Qwen3 uses about 36 trillion tokens, and the pre-training phase is divided into three steps:

1. The model is pre-trained on more than 30 trillion tokens with a context length of 4K tokens. This phase provides the model with basic language skills and general knowledge
2. The dataset was improved by increasing the proportion of knowledge-intensive data (such as STEM, programming, and reasoning tasks), and the model was subsequently pre-trained on an additional 5 trillion tokens
3. Extend the context length to 32K tokens using high-quality long context data

The post-training is divided into 4 steps

1. Long-term thinking chain cold start: The model was fine-tuned using a variety of long-term thinking chain data, covering a variety of tasks and fields such as mathematics, coding, logical reasoning, and STEM problems.
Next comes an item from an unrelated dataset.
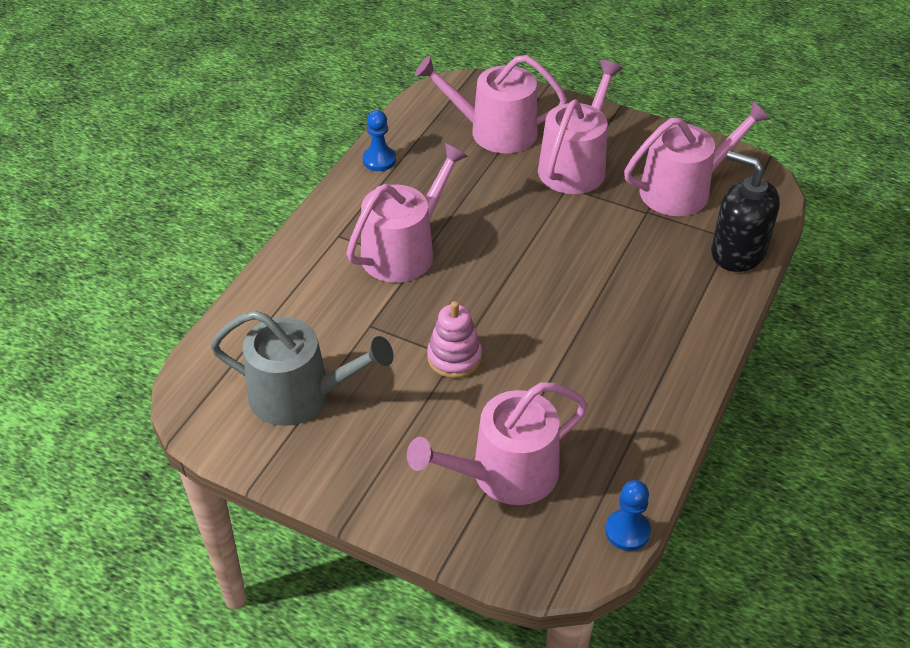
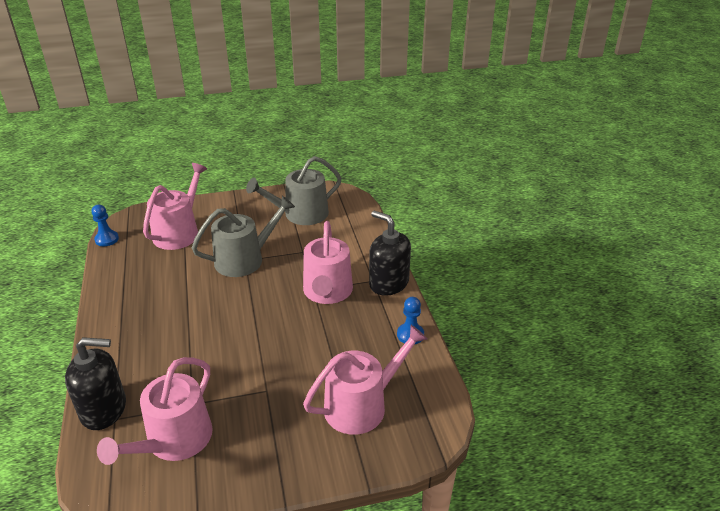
camera: 140 degrees right, 10 degrees down
pink stacking toy [427,301,482,378] -> grey watering can [192,196,295,277]
pink watering can [538,60,623,194] -> none
none -> black soap dispenser [369,211,411,296]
This process aims to equip the model with basic reasoning capabilities
2. Long thought chain reinforcement learning: the focus is onLarge-Scale Reinforcement Learning, using rule-based rewards to enhance the model's exploration and exploration capabilities
3. Thinking mode integration: integrating non-thinking modes into thinking models
4. General Reinforcement Learning: Reinforcement learning is applied to more than 20 general domain tasks to further enhance the general capabilities of the model and correct bad behaviors

Using qwen3

Upgrading Ollama

The qwen3 model requires ollama v0.6.6 or higher . First upgrade ollama on Linux to v0.6.6:

wget https://github.com/ollama/ollama/releases/download/v0.6.6/ollama-linux-amd64.tgz
sudo systemctl stop ollama
sudo rm -rf /usr/lib/ollama
sudo tar -C /usr -xzf ollama-linux-amd64.tgz
sudo systemctl start ollama

After the upgrade, download qwen3:8bModel, size is 5.2G

$  ollama pull qwen3:8b
pulling manifest
pulling a3de86cd1c13: 100% ▕ █████████████████████████████████████████████████████████████████████████████████████████ ▏ 5.2 GB
pulling eb4402837c78: 100% ▗
pulling d18a5cc71b84: 100% ▗
pulling cff3f395ef37: 100% ▗
pulling 05a61d37b084: 100% ▗
verifying sha256 digest
writing manifest
success

After configuring the model, use it in LobeChat qwen3:8b See the actual effect:

In terms of content classification, DeepSeek-R1:14B and qwen3:8b are on par with each other.

In terms of content classification, DeepSeek-R1:14B beats qwen3:8b.

In general, each has its own advantages, and you should choose a model based on the actual results.